[Problem statement]: Please filter the data down to the lines that include the word "dispositiva" and copy them.
Source data Block Start
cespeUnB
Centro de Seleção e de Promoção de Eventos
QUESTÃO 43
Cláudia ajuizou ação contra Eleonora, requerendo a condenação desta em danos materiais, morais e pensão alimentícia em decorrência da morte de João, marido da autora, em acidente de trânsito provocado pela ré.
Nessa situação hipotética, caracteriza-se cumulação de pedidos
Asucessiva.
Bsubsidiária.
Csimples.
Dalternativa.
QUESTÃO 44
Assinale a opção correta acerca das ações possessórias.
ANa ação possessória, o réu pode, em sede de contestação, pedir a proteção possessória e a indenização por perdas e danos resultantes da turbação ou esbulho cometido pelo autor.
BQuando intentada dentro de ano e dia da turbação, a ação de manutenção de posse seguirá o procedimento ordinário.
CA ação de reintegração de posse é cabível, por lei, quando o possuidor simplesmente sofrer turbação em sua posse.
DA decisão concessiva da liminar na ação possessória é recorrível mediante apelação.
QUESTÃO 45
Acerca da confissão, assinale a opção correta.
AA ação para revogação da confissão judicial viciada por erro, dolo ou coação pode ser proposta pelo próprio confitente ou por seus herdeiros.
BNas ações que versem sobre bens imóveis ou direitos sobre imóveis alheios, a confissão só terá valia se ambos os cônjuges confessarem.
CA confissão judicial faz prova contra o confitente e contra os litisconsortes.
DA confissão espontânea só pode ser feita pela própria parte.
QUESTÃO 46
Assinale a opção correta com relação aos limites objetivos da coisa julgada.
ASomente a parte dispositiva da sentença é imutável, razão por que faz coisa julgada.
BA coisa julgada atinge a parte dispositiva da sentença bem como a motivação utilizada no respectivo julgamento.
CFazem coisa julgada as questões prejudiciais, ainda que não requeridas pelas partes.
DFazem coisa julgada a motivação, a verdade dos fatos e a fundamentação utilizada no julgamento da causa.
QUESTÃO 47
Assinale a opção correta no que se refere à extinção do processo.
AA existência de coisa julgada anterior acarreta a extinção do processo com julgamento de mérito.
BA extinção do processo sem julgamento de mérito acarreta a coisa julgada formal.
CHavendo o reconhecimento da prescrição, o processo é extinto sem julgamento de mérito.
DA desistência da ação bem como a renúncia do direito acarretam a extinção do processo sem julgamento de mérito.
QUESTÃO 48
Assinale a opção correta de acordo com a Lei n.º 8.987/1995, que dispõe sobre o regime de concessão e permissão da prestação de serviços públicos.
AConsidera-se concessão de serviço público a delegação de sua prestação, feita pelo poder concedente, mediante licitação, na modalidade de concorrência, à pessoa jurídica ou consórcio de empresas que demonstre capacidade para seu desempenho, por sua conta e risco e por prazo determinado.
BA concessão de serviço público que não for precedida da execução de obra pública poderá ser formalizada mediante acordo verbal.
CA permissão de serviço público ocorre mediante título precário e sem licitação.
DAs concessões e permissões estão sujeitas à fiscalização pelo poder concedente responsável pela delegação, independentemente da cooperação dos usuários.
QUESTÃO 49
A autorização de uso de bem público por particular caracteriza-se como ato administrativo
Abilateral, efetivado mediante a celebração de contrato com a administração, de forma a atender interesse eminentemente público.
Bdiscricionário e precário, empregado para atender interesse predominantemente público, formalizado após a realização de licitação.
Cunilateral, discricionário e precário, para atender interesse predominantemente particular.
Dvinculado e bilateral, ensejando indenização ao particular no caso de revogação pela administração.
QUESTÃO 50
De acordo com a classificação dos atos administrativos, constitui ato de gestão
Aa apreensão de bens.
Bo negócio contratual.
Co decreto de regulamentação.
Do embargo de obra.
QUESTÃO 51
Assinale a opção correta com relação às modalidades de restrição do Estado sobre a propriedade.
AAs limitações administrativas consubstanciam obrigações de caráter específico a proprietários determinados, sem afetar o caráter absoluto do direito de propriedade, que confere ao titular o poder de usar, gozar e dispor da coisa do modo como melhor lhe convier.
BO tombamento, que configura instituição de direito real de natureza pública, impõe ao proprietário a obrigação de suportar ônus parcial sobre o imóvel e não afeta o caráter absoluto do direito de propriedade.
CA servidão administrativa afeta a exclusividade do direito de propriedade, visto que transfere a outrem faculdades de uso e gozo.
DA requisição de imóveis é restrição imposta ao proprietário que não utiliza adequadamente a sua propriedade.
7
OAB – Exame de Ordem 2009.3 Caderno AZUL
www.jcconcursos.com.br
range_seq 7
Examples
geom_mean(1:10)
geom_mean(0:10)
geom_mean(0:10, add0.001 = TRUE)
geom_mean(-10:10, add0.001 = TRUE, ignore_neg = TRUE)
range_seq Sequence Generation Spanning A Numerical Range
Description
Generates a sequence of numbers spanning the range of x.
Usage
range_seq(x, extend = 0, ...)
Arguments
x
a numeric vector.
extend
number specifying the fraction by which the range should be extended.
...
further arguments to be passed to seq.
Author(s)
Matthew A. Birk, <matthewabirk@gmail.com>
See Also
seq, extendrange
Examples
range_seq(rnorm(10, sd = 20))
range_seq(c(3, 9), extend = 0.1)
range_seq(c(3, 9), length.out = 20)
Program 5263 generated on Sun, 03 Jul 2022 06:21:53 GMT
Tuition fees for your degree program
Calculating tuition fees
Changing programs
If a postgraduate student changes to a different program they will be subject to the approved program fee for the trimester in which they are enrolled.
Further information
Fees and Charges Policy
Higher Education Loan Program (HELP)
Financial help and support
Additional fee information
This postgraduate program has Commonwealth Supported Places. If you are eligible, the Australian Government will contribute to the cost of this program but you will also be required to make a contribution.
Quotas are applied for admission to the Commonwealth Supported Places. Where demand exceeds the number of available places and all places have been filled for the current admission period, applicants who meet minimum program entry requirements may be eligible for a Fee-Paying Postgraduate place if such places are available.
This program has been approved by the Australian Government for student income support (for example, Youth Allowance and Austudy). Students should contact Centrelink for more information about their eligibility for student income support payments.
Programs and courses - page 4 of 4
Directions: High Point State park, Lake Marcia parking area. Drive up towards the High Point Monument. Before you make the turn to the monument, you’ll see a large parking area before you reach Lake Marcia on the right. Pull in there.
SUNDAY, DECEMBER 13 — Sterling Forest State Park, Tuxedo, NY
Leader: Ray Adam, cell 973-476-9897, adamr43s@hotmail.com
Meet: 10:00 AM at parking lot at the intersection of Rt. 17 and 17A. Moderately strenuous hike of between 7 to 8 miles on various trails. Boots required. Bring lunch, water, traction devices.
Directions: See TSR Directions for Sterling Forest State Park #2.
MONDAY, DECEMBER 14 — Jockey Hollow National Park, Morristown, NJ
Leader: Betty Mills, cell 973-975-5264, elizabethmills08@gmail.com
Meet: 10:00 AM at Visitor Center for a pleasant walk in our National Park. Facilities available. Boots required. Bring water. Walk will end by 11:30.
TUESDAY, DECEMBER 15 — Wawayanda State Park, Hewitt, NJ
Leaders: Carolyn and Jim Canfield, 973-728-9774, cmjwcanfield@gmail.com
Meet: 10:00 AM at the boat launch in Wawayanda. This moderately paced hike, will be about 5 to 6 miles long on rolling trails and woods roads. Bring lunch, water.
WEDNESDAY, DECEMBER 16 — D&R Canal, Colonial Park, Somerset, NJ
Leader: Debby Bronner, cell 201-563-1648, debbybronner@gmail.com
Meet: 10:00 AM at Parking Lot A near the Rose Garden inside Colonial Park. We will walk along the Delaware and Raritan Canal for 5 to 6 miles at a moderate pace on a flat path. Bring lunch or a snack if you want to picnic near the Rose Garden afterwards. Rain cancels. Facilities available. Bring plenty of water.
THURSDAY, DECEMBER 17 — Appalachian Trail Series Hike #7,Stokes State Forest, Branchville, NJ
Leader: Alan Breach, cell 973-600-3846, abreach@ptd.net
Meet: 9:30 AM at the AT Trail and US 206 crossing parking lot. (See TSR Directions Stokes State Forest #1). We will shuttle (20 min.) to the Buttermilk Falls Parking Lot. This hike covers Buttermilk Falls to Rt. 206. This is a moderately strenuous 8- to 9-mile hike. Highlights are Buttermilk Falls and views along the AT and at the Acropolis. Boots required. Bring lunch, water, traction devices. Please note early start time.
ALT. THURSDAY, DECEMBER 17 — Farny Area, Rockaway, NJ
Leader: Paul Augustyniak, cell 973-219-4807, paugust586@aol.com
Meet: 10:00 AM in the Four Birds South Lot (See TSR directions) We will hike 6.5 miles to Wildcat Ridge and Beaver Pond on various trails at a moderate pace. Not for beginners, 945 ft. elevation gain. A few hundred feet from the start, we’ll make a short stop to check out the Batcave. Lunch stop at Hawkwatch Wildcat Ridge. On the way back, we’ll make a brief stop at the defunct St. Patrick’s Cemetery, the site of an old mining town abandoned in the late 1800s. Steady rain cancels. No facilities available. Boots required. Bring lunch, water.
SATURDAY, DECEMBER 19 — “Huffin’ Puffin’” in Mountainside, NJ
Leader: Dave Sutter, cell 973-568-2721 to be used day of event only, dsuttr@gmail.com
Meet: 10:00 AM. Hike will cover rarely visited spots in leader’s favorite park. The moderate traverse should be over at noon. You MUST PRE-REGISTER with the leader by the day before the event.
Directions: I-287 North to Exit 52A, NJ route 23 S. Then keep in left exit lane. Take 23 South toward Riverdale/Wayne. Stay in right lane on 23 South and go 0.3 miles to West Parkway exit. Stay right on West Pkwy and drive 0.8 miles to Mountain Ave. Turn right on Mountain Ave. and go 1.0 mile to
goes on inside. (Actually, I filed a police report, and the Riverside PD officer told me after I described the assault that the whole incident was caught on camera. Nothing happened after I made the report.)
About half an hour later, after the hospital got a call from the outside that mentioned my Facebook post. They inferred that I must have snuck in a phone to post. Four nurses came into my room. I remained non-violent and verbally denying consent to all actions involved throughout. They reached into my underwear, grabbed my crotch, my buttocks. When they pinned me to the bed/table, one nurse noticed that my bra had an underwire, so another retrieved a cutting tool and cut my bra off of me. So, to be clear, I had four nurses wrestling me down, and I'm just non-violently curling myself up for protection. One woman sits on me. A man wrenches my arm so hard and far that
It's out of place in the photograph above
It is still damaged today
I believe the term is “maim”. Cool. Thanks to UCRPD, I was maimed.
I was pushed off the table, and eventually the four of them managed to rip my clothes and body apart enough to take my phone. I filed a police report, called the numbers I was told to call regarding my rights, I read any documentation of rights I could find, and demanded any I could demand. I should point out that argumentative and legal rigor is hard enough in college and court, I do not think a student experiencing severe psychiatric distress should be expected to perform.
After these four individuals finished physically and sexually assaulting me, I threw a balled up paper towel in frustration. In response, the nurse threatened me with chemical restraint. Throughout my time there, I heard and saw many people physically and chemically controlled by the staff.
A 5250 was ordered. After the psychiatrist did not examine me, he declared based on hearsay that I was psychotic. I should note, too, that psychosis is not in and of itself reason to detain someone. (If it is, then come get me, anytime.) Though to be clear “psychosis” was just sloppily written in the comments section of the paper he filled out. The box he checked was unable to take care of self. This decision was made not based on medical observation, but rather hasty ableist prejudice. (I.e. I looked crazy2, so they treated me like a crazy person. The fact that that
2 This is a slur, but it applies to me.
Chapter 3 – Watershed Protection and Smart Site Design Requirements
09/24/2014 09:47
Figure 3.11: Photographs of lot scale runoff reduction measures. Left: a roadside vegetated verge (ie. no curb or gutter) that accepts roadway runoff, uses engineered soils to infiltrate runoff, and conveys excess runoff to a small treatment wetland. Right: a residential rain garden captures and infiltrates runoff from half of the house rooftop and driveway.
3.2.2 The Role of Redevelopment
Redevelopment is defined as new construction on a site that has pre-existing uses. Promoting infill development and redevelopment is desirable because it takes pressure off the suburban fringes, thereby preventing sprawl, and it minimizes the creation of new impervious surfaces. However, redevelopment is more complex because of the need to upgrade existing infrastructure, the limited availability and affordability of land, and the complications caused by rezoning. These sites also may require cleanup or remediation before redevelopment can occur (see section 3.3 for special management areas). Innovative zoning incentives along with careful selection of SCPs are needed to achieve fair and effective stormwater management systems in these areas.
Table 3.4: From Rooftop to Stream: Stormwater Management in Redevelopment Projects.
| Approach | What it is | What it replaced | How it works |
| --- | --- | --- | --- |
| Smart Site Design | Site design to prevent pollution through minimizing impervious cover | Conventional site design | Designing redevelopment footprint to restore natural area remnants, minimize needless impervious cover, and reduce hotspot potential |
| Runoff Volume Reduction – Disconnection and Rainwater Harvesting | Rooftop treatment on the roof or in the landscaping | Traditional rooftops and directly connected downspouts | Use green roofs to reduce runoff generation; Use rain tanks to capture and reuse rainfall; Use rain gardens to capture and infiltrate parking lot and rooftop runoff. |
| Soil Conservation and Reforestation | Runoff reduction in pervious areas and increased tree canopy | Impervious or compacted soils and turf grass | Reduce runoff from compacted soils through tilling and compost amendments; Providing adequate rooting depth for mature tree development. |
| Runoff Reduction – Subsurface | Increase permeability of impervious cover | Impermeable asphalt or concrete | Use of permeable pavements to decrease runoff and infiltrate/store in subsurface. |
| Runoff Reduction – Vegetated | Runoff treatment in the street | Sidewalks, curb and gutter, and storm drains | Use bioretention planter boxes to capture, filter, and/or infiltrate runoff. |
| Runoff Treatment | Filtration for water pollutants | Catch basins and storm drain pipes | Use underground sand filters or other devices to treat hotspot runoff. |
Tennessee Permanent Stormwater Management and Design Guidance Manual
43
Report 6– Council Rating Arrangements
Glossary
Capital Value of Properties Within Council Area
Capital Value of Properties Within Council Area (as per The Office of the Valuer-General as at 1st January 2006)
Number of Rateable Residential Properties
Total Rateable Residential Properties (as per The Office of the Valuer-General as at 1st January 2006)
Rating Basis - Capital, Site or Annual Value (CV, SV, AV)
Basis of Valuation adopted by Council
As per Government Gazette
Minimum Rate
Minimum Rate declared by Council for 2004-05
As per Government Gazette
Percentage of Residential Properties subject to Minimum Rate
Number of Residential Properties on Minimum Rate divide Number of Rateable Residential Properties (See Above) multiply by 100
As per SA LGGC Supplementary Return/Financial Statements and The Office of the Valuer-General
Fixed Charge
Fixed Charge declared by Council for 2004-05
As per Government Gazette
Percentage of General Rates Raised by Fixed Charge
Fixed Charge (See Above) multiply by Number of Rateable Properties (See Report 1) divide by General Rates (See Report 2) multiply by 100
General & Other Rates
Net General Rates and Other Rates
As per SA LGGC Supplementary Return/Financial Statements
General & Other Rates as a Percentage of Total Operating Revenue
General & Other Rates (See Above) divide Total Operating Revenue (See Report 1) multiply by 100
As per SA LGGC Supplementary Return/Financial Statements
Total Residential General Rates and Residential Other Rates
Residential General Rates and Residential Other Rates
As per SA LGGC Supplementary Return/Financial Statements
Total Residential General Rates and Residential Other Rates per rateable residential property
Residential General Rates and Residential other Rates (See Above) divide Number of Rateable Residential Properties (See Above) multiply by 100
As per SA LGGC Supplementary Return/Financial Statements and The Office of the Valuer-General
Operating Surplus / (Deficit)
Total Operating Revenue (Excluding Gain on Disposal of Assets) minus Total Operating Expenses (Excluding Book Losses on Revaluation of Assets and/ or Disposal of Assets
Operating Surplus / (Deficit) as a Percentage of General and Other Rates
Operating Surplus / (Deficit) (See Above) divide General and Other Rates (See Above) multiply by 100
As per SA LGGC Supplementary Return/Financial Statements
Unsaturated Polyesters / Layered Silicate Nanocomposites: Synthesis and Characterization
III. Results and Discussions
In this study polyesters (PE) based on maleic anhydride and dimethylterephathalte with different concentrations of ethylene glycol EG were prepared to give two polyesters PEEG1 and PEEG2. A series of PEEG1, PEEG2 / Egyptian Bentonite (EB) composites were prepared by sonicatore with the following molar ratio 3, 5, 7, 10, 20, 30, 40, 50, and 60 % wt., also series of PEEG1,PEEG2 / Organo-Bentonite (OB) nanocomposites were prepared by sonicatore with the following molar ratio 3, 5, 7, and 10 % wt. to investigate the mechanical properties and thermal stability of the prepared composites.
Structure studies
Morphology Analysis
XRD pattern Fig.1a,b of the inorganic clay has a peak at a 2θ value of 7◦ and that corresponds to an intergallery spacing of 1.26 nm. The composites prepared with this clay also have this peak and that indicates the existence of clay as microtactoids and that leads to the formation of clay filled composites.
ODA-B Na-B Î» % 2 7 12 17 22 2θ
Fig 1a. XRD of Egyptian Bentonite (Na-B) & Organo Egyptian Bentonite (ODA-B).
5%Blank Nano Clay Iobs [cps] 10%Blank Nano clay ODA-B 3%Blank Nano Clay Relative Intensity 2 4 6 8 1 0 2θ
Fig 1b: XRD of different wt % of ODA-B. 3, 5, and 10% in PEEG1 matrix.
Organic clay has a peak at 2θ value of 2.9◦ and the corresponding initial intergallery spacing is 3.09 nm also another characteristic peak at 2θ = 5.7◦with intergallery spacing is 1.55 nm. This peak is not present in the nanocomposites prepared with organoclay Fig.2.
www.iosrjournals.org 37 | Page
Source data Block End
[Answer for this exercise]:
ASomente a parte dispositiva da sentença é imutável, razão por que faz coisa julgada.
BA coisa julgada atinge a parte dispositiva da sentença bem como a motivação utilizada no respectivo julgamento.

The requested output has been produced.